**Required work:** Will you repeat these rows word for word, beginning at the line that has "from the water" and stopping after the line that has "result: 5020.6 gal", with the pictures left out?

**Given data:**
========================================

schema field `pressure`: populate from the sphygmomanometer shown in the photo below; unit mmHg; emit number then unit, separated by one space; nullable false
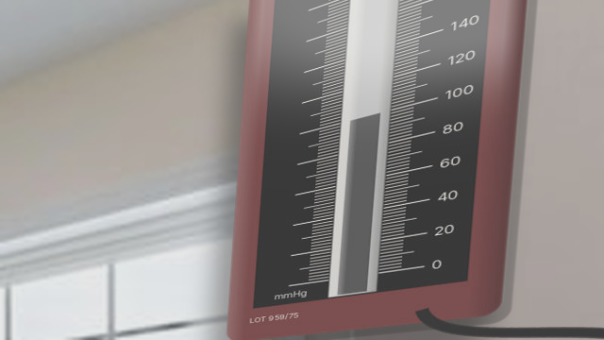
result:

========================================

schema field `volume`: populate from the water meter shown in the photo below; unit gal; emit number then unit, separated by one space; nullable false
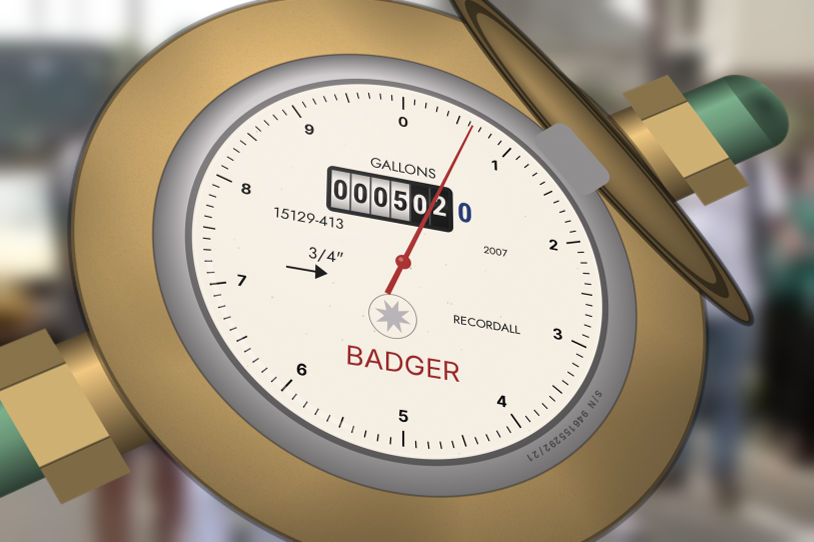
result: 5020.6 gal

========================================

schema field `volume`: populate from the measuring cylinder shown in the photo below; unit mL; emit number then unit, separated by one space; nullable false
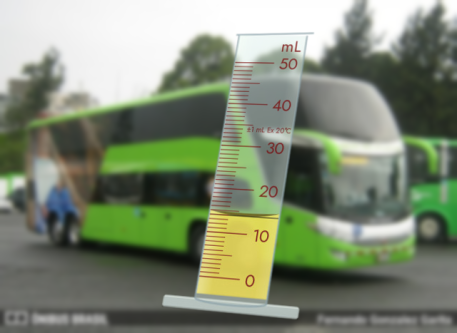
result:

========================================

**Written response:**
schema field `volume`: populate from the water meter shown in the photo below; unit gal; emit number then unit, separated by one space; nullable false
result: 5020.6 gal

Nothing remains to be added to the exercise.